Imagino que todos saibam ou imaginam o que significa
a maratona de exames anuais – muitas vezes semestrais - que temos que nos
submeter para checar nossa saúde quando nos aproximamos ou já mergulhamos na
“melhor idade”. Foi numa dessas manhãs que assisti pela primeira vez ao novo
programa matinal da apresentadora global Fátima Bernardes. Próximo ao dia 12 de
outubro, que antes de se tornar feriado nacional em homenagem a Nossa Senhora
da Aparecida era mais conhecido como o dia da criança, o programa celebrava a
infância. Para meu deleite lá estavam a dupla de compositores Sandra Peres e
Paulo Tatit, do “Palavra Cantada”, que há algumas décadas se debruçam sobre o
cancioneiro infantil nacional recuperando canções e compondo novas. Para abrir seu
programa, Fátima incitava seus convidados a cavoucar a memória atrás das
canções de sua infância e dentre estas (para os que já fossem pais) quais
teriam sido reproduzidas com seus filhos. Na toada destas lembranças algumas
jovens mães aproveitaram para questionar o conteúdo de certas canções infantis tradicionais
que ao invés de palavras de acalanto continham letras assustadoras, caso do boi
da cara preta, da cuca que vem pegar, do pau que foi atirado no gato ou do
cravo que brigou com a rosa deixando-a despedaçada. Qual seria o sentido delas?

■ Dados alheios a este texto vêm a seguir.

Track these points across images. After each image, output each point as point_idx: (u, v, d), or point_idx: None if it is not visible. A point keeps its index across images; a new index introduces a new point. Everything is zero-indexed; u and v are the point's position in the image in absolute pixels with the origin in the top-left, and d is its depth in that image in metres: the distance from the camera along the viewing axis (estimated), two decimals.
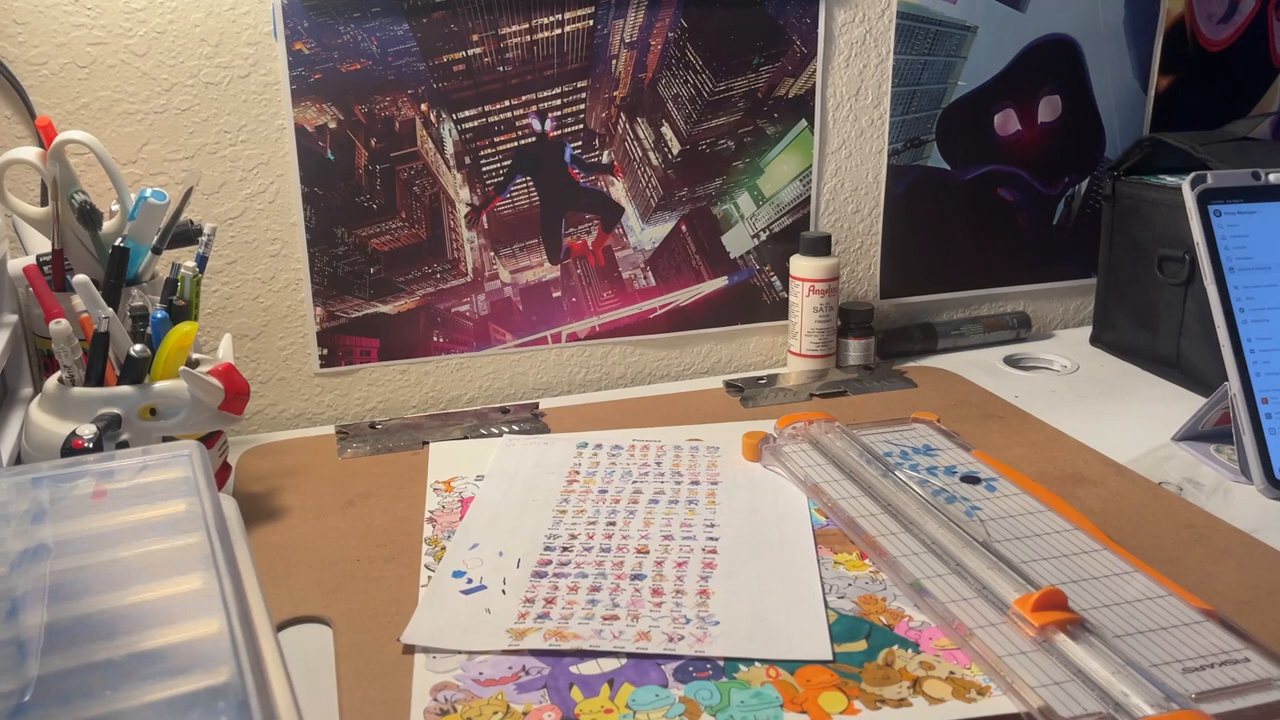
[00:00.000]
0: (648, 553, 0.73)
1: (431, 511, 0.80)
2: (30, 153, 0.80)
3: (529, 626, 0.64)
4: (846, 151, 1.13)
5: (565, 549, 0.74)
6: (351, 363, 1.02)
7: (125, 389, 0.73)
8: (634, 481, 0.84)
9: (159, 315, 0.76)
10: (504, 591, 0.68)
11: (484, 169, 1.01)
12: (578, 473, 0.86)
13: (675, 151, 1.07)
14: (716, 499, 0.81)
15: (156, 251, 0.82)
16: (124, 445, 0.72)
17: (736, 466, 0.87)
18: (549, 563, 0.72)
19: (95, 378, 0.73)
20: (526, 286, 1.06)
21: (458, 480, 0.85)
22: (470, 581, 0.70)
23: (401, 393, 1.05)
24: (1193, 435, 0.92)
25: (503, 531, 0.76)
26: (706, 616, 0.65)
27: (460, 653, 0.62)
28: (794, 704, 0.57)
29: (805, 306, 1.09)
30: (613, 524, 0.77)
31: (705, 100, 1.07)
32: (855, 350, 1.12)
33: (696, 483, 0.84)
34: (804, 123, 1.11)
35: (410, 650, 0.63)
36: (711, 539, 0.75)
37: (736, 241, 1.12)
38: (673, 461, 0.88)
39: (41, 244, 0.85)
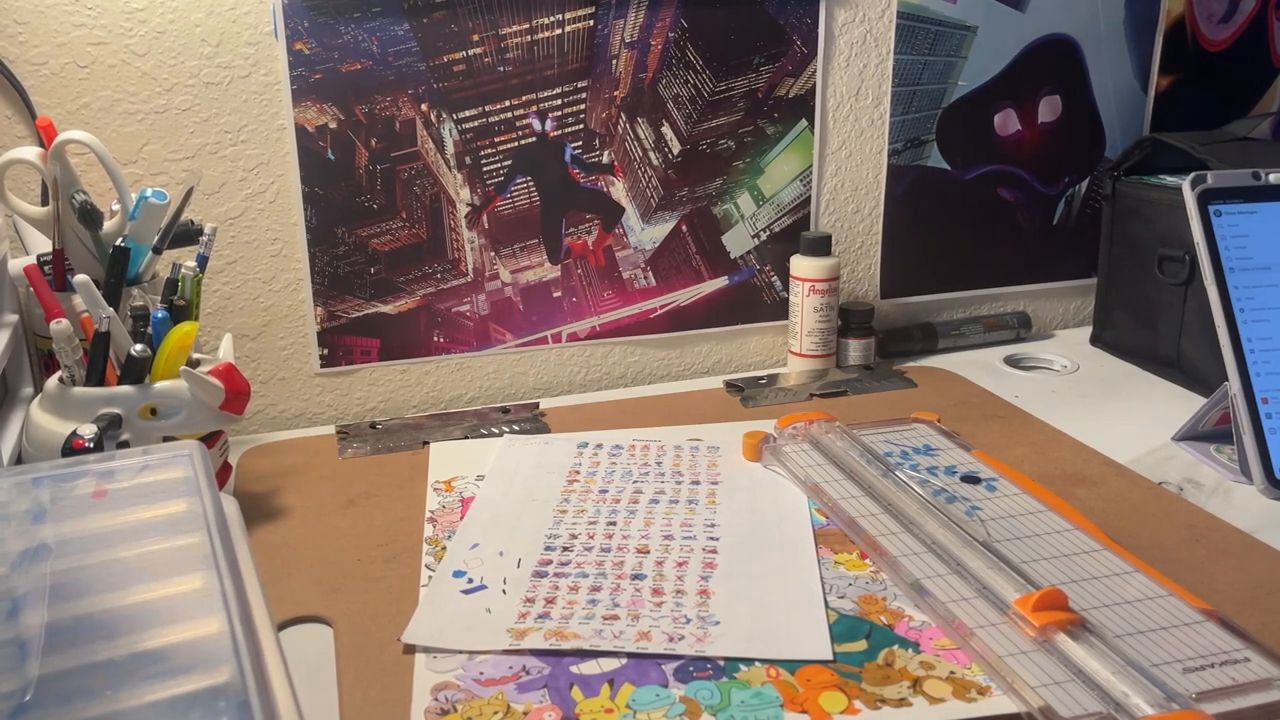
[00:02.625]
0: (648, 552, 0.73)
1: (432, 511, 0.80)
2: (31, 153, 0.80)
3: (529, 626, 0.64)
4: (847, 151, 1.13)
5: (566, 549, 0.74)
6: (352, 363, 1.02)
7: (126, 389, 0.73)
8: (634, 481, 0.84)
9: (159, 315, 0.76)
10: (504, 591, 0.68)
11: (484, 169, 1.01)
12: (578, 473, 0.86)
13: (675, 151, 1.07)
14: (717, 499, 0.81)
15: (157, 251, 0.82)
16: (124, 445, 0.72)
17: (737, 466, 0.87)
18: (549, 562, 0.72)
19: (96, 377, 0.73)
20: (527, 286, 1.06)
21: (458, 480, 0.85)
22: (471, 581, 0.70)
23: (402, 393, 1.05)
24: (1193, 435, 0.92)
25: (503, 531, 0.76)
26: (707, 616, 0.65)
27: (461, 652, 0.62)
28: (794, 704, 0.57)
29: (805, 306, 1.09)
30: (613, 524, 0.77)
31: (705, 100, 1.07)
32: (855, 350, 1.12)
33: (697, 482, 0.84)
34: (804, 123, 1.11)
35: (410, 650, 0.63)
36: (712, 539, 0.75)
37: (737, 241, 1.12)
38: (673, 461, 0.88)
39: (42, 244, 0.85)
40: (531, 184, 1.03)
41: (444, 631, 0.64)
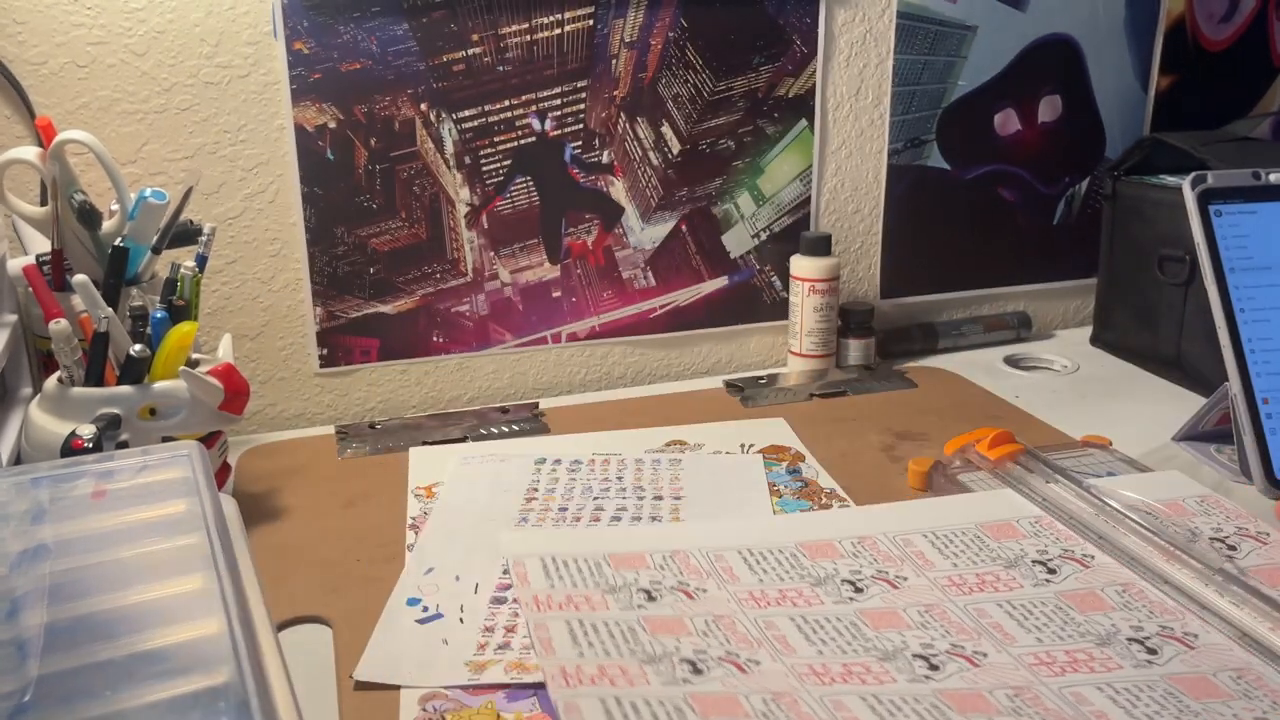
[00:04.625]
0: None
1: (414, 518, 0.79)
2: (30, 152, 0.79)
3: (489, 659, 0.61)
4: (847, 151, 1.13)
5: None
6: (351, 363, 1.02)
7: (125, 389, 0.73)
8: (595, 498, 0.81)
9: (158, 315, 0.76)
10: (462, 620, 0.65)
11: (484, 169, 1.01)
12: (536, 490, 0.82)
13: (675, 151, 1.07)
14: (680, 514, 0.79)
15: (156, 251, 0.82)
16: (124, 445, 0.72)
17: (699, 479, 0.84)
18: (509, 586, 0.69)
19: (95, 378, 0.73)
20: (526, 286, 1.06)
21: (438, 485, 0.84)
22: (426, 610, 0.66)
23: (401, 393, 1.05)
24: (1193, 435, 0.92)
25: (459, 554, 0.73)
26: None
27: (419, 688, 0.59)
28: None
29: (805, 306, 1.09)
30: None
31: (705, 100, 1.06)
32: (855, 350, 1.12)
33: (660, 498, 0.81)
34: (804, 122, 1.11)
35: None
36: None
37: (736, 241, 1.12)
38: (634, 476, 0.84)
39: (41, 244, 0.85)
40: (531, 184, 1.03)
41: (398, 665, 0.61)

Por quais razões o ato de ninar bebês ou de entretê-los viria acompanhado de palavras
que descreveriam ações tão assustadoras? Senti não ter acompanhado o debate que
se seguiu, mas me lembrei de imediato dos contos infantis povoados de bruxas,
lobo-maus e monstros. Quem tem filhos ou netos sabe o quanto as historias infantis
são instrumentos para o conhecimento do mundo tanto por enunciar os problemas
como por propor soluções. Elas em geral não funcionam como exemplos, mas como modos
de facilitar o acesso da criança à complexidade das relações e dos afetos dando
pistas para possíveis ações. Não por acaso fadas e bruxas com suas tramas
cruéis ou pacificadoras continuam a fazer sucesso. Um dos motivos é porque
revelam as dificuldades das relações familiares, em que filhos podem odiar
aqueles que mais amam e pais podem “devorar” suas crias. Além disso, as
historias admitem a existência de
sentimentos desagradáveis, mas inevitáveis como a raiva, a inveja ou os ciúmes
que, sempre mal vistos e condenados por atrapalharem as relações sociais, podem
ameaçar as crianças que se sentem inseguras com o amor de seus pais, que tem
medo de serem abandonadas, que se sentem culpadas por disputarem um lugar
especial e rivalizar com algum irmão ou em desejar ocupar o lugar da mãe com o
pai ou vice versa. Ao contrário do que se imagina, portanto, as “boas”
historias são as que permitem que as fantasias, os temores, os desejos
proibidos sejam vividos de forma simbólica e isso acontece sempre que as crianças
elegem alguma historia em especial que precisa ser contada por um bom tempo ou quando há pedidos de que sejam transformadas/ recriadas de acordo com suas necessidades,
para dar conta de seus conflitos, angustias e frustrações ou dar forma a
sentimentos confusos. Se a infância jamais alcançou tamanho foco na historia da
humanidade é porque mais do que nunca há um consenso de que neste período as
vivências são formadoras e constituintes. Isto convoca a todos que pretendem
exercer a paternidade ou a maternidade, escancarando suas incertezas e
inseguranças. Algumas canções antigas como as que invocam o boi da cara preta
ou a cuca provavelmente cantam o desamparo
dos pais diante da “infância” que seus filhos evocam neles.